[SOLVED] Is it possible to see qsub job scripts and command line options etc. that will be issued by Snakemake in the dry run mode?

Is it possible to see qsub job scripts and command line options etc. that will be issued by Snakemake in the dry run mode?

I am new to Snakemake and planning to use Snakemake for qsub in my cluster environment. In order to avoid critical mistakes that may disturb the cluster, I would like to check qsub job scripts and a qsub command that will be generated by Snakemake before actually submitting the jobs to the que.

Is it possible to see qsub job script files etc. in the dry run mode or in some other ways? I searched for relevant questions but could not find the answer. Thank you for your kind help.

Best,

Schuma

Solution

Using --printshellcmds or short version -p with --dry-run will allow you to see the commands snakemake will feed to qsub, but you won't see qsub options.
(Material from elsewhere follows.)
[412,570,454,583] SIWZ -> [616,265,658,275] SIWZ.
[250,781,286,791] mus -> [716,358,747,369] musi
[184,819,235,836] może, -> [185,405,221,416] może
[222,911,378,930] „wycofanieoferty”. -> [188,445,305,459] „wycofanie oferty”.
I don't know any option showing which parameters are given to qsub, but snakemake follows a simple set of rules, which you can find detailed information here and here. As you'll see, you can feed arguments to qsub in multiple ways.

With default values --default-resources resource_name1=<value1> resource_name2=<value2> when invoking snakemake.
On a per-rule basis, using resources in rules (prioritized over default values).
With explicitly set values, either for the whole pipeline using --set-resources resource_name1=<value1> or for a specific rule using --set-resources rule_name:resource_name1=<value1> (prioritized over default and per-rule values)

Suppose you have the following pipeline:

rule all:
    input:
        input.txt
    output:
        output.txt
    resources:
        mem_mb=2000
        runtime_min=240
    shell:
        """
        some_command {input} {output}
        """

If you call qsub using the --cluster directive, you can access all keywords of your rules. Your command could then look like this:

snakemake all --cluster "qsub --runtime {resources.runtime} -l mem={resources.mem_mb}mb"

This means snakemake will submit the following script to the cluster just as if you did directly in your command line:

qsub --runtime 240 -l mem=2000mb some_command input.txt output.txt

It is up to you to see which parameters you define where. You might want to check your cluster's documentation or with its administrator what parameters are required and what to avoid.

Also note that for cluster use, Snakemake documentation recommends setting up a profile which you can then use with snakemake --profile myprofile instead of having to specify arguments and default values each time.

Such a profile can be written in a ~/.config/snakemake/profile_name/config.yaml file. Here is an example of such a profile:

cluster: "qsub -l mem={resources.mem_mb}mb other_resource={resources.other_resource_name}"
jobs: 256
printshellcmds: true
rerun-incomplete: true
default-resources:
  - mem_mb=1000
  - other_resource_name="foo"

Invoking snakemake all --profile profile_name corresponds to invoking

snakemake all --cluster "qsub -l mem={resources.mem_mb}mb other_resource= resources.other_resource_name_in_snakefile}" --jobs 256 --printshellcmds --rerun-incomplete --default-resources mem_mb=1000 other_resource_name "foo"

You may also want to define test rules, like a minimal example of your pipeline for instance, and try these first to verify all goes well before running your full pipeline.